— Assigned task —
Below are the records; count the lines in which "Motion" occurs and report only that number.
══════════════════════════════
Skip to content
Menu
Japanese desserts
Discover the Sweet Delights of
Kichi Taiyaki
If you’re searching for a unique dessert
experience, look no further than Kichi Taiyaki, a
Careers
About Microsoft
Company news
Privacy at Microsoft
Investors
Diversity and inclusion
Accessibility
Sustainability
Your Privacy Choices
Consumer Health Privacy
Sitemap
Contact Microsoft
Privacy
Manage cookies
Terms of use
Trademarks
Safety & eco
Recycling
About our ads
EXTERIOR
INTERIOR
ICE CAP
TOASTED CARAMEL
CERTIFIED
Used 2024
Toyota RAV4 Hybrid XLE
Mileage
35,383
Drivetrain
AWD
══════════════════════════════
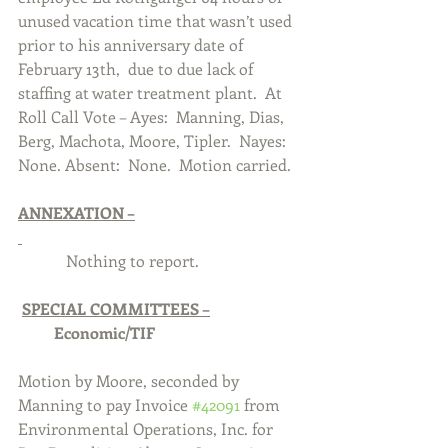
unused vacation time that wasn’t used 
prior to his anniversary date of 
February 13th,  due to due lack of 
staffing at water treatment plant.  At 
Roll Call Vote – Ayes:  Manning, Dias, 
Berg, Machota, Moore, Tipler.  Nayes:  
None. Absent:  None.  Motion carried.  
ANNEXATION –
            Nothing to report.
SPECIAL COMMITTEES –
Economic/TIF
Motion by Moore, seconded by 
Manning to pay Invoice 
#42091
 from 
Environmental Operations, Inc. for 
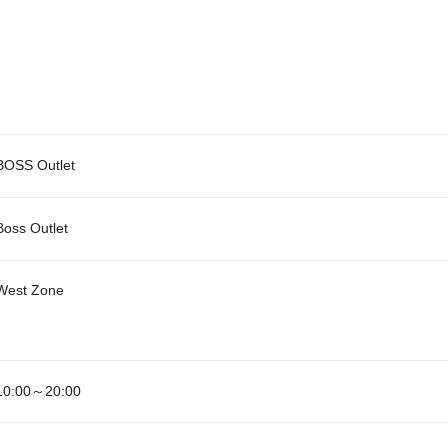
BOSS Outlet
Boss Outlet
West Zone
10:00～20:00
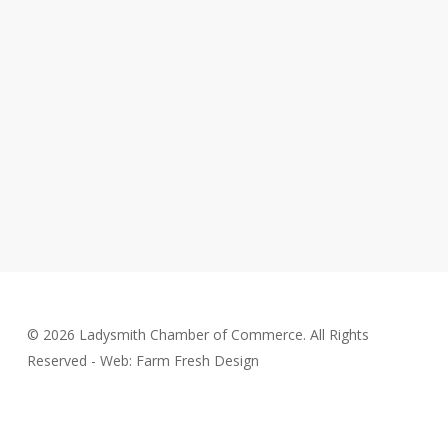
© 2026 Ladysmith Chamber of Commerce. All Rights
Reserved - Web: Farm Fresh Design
══════════════════════════════
— Exercise answer —
2